ANKARA: Turkey on Thursday launched an air attack on Iraqi Kurdistan in response to the killing of a Turkish diplomat in the region, the country’s defense minister said.
The Turkish vice consul to Iraq’s autonomous Kurdish region was shot dead Wednesday in the local capital Irbil. Police sources said two other people were also killed.
There was no claim of responsibility for the shooting, but many Iraqi experts have pointed to the probability that the Turkish separatist Kurdistan Workers’ Party (PKK), which Ankara considers a terrorist group, was behind the attack.
“Following the evil attack in Irbil, we have launched the most comprehensive air operation on Qandil and dealt a heavy blow to the (PKK) terror organization,” defense minister Hulusi Akar said in a statement.
Targets such as “armaments positions, lodgings, shelters and caves belonging to terrorists” were destroyed.

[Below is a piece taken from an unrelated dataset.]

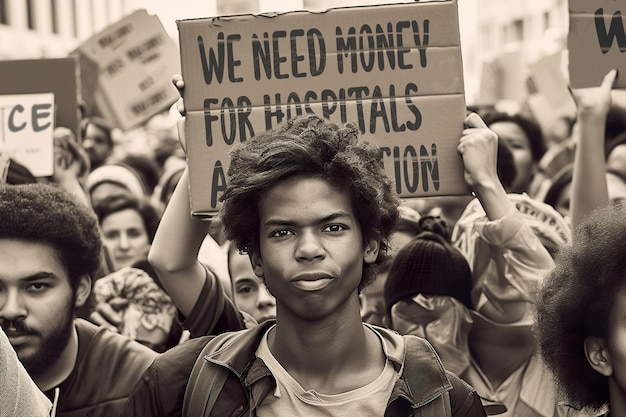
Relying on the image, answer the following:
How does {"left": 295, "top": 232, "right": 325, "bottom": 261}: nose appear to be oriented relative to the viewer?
toward the camera

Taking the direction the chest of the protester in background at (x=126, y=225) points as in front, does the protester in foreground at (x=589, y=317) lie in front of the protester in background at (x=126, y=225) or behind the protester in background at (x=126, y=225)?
in front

“Our fight against terror will continue with increasing determination until the last terrorist is neutralized and the blood of our martyrs will be avenged,” he added.
The Kurdistan Democratic Party (KDP), which now leads the regional government, enjoys good political and trade relations with Turkey.
But Turkey has been conducting a ground offensive and bombing campaign since May in the mountainous northern region to root out the PKK which has waged an insurgency against the Turkish state since 1984.
Earlier this month, the PKK announced that one of those raids killed senior PKK leader Diyar Gharib Mohammed along with two other fighters.
A spokesman for the PKK’s armed branch denied the group was involved in Wednesday’s shooting.